The Supreme Court’s 5 March verdict centred on a 2023 incident at an Alcobendas bus stop near Madrid, where a man approached a woman and kissed her hand whilst gesturing for her to accompany him and offering money.
Defence lawyers attempted to characterise the behaviour as street harassment warranting a reduced penalty, but judges determined the physical contact represented a clear breach of sexual integrity laws.
“There was therefore an act of sexual assault, insofar as the action describes contact of a sexual nature and tone that the victim had no obligation to endure, with clearly sexual content and an infringement upon the victim by reducing her to an object,” the court stated.
The perpetrator received a fine exceeding £1,280—matching the original conviction—establishing that unwanted physical contact of a sexual nature meets the legal threshold for assault regardless of whether penetration or more severe actions occurred.
The ruling reflects Spain’s strengthened consent framework implemented in 2022, which made explicit consent mandatory for sexual acts following sustained pressure from survivors and women’s rights organisations.
The legislative reforms gained global prominence during the 2023 Women’s World Cup final celebrations, when Luis Rubiales, then Spanish Football Federation president, kissed forward Jenni Hermoso on the lips without warning during Sydney’s medal ceremony.
A Spanish court convicted Rubiales of sexual assault in 2025, imposing a £10,800 fine and prohibiting him from approaching within 200 metres of Hermoso for twelve months alongside a year-long contact ban.
Judge José Manuel Clemente Fernández-Prieto determined Rubiales “grabbed the player’s head with both hands and, then, in a sudden manner and without her consent and acceptance, kissed her on the lips.”
The verdict noted Rubiales had celebrated differently with other players—through hugging or cheek-kissing—undermining his claim the kiss was spontaneous and consensual. “This action of kissing a woman on the lips has a clear sexual connotation and is not the way people greet those with whom they are not in an emotional relationship,” the judge stated.
Rubiales maintained the kiss was consensual, telling the Madrid court: “I am absolutely sure that she gave me her permission.
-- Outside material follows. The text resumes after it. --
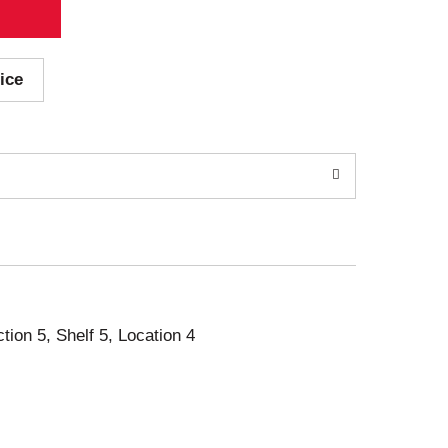
ice
ction 5, Shelf 5, Location 4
In that moment, it was something completely spontaneous.”
However, Fernández-Prieto accepted Hermoso’s testimony that she never agreed to the act, noting their previously positive professional relationship meant she had no motivation to fabricate allegations.
Hermoso described how the incident and subsequent backlash devastated her life. “I’m a world champion but it seems that even to this day my life has been on standby. I honestly haven’t been able to live freely,” she stated.